COP27: Justiça climática e racismo ambiental são temas urgentes para sociedade civil brasileira
Na COP27, EXAME conversa com representantes de organizações que se articulam para mostrar que, para mitigar os efeitos das mudanças climáticas, é preciso priorizar povos originários, quilombos e negros
Marina Filippe
Publicado em 10 de novembro de 2022 às 07h05.
De Sharm el-Sheik
Enquanto chefes de estado negociam como financiar medidas de adaptação e mitigação dos danos das mudanças climáticas, a sociedade civil se mobiliza em peso e cobra urgência na COP27, a Conferências das Partes, que ocorre até 18 de novembro em Sharm el-Sheikh, no Egito. E a participação dos brasileiros é extremamente relevante e diversa.
No Brazil Climate Action Hub, um dos três espaços do Brasil na COP27 - sendo os outros o Consórcio Amazônia Legal e o do Governo Federal - há o protagonismo de indígenas, quilombolas, executivos e articuladores que discutem temas como transição energética justa, justiça climática e racismo ambiental. O espaço é organizado pelo Instituto Clima e Sociedade (iCS), o Instituto de Pesquisa Ambiental da Amazônia (IPAM) e o Instituto ClimaInfo.
"Aqui conseguimos entender os assuntos relevantes, como eles estão sendo debatidos e a representatividade de cada país. Temos hoje, pela primeira vez em 27 COPs, o pavilhão da justiça climática, do jovem e da criança e da segurança alimentar. Isto mostra a consolidação de temas por conta da pressão da sociedade civil nas mesas de negociações. E o Brasil, como sempre, está dando um show ao refletir como a sociedade do país tem um papel relevante no desenvolvimento da agenda climática", afirma Flávia Bellaguarda, Fundadora do Youth Climate Leaders e LACLIMA.
Para avançar nas temáticas de clima, é essencial, por exemplo, que os povos originários estejam no centro do debate. Um levantamento doMapBiomas, com base em imagens de satélites e em inteligência artificial, mostra que entre 1985 e 2020as áreas mais preservadas do Brasil foram as indígenas, com desmatamento de 1,6%.
"Estar numa conferência como a COP nos dá oportunidade mostrar a realidade dos territórios indígenas. Aqui, a gente espera que quem vai nos ouvir possa mitigar os impactos que sofremos, como o desmatamento e a mineração", diz Vanda Witoto, liderança indígena.

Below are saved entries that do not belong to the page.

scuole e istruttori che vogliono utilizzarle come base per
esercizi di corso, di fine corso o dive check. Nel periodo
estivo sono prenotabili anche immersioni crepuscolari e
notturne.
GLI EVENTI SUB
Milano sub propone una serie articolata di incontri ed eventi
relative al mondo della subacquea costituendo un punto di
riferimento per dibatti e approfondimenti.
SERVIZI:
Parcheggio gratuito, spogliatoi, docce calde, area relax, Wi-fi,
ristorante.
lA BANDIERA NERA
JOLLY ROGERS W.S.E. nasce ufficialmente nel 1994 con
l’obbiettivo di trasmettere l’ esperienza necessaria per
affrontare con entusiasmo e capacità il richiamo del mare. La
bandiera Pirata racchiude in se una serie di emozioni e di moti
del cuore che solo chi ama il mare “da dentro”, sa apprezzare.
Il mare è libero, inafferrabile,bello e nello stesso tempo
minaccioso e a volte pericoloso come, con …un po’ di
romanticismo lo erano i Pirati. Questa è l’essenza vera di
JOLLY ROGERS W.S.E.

As áreas quilombolas seguem a mesma lógica de luta e preservação de biomas. Pensando nisto, pela segunda vez a Conaq, a Coordenação Nacional de Articulação de Quilombos, apresenta uma delegação na COP, sendo 10 participantes neste ano.
"Estar aqui evidencia o racismo ambiental e a importância dos quilombos. E diz para o mundo que queremos participar da discussão porque nós contribuímos para a diminuição do aquecimento global", afirma Celia Pinto, coordenadora da Conaq. "Precisamos pensar a economia não desassociada às questões ambientais e de direitos humanos."
O racismo ambiental faz ainda com que as pessoas das periferias, onde no Brasil está a maior parte da população negra, estejam entre as que mais sofrem os impactos negativos das mudanças climáticas. Pensando nisto, Amanda Costa, ativista climática, fundadora do Perifa Sustentável e jovem embaixadora da ONU, participa da COP27 para amplificar o tema e mudar esse cenário.
"Quando falamos de crise alimentar e desastres naturais estamos falando de crise climática. A COP é um evento global, mas que muitas vezes fica restrita para uma bolha branca, rica, privilegiada que tem acesso ao conteúdo. Parte da minha missão é fazer com que essa narrativa alcance cada vez mais pessoas", afirma.
Douglas Belchior, fundador da Uneafro Brasil e membro da Coalizão Negra por Direitos, reforça essa lógica e lembra que é preciso mais ação. "Não há possibilidade de enfrentar as mudanças climáticas sem enfrentar o racismo.A Coalizão é composta por quase 300 organizações que atuam politicamente com diferentes ações e, aqui, participamos cobrando para que o Brasil esteja alinhado com a elaboração dos movimento socioambientais, além de buscarmos ocupar os espaços de decisão ao pressionar a responsabilidade do estado".
Para ele, agora o desafio é pressionar os governos a fugir de falsas soluções. "Precisamos ter metas ambiciosas, como desmatamento zero, regulamentação de terras indígenas e quilombolas. A sociedade civil está mobilizada".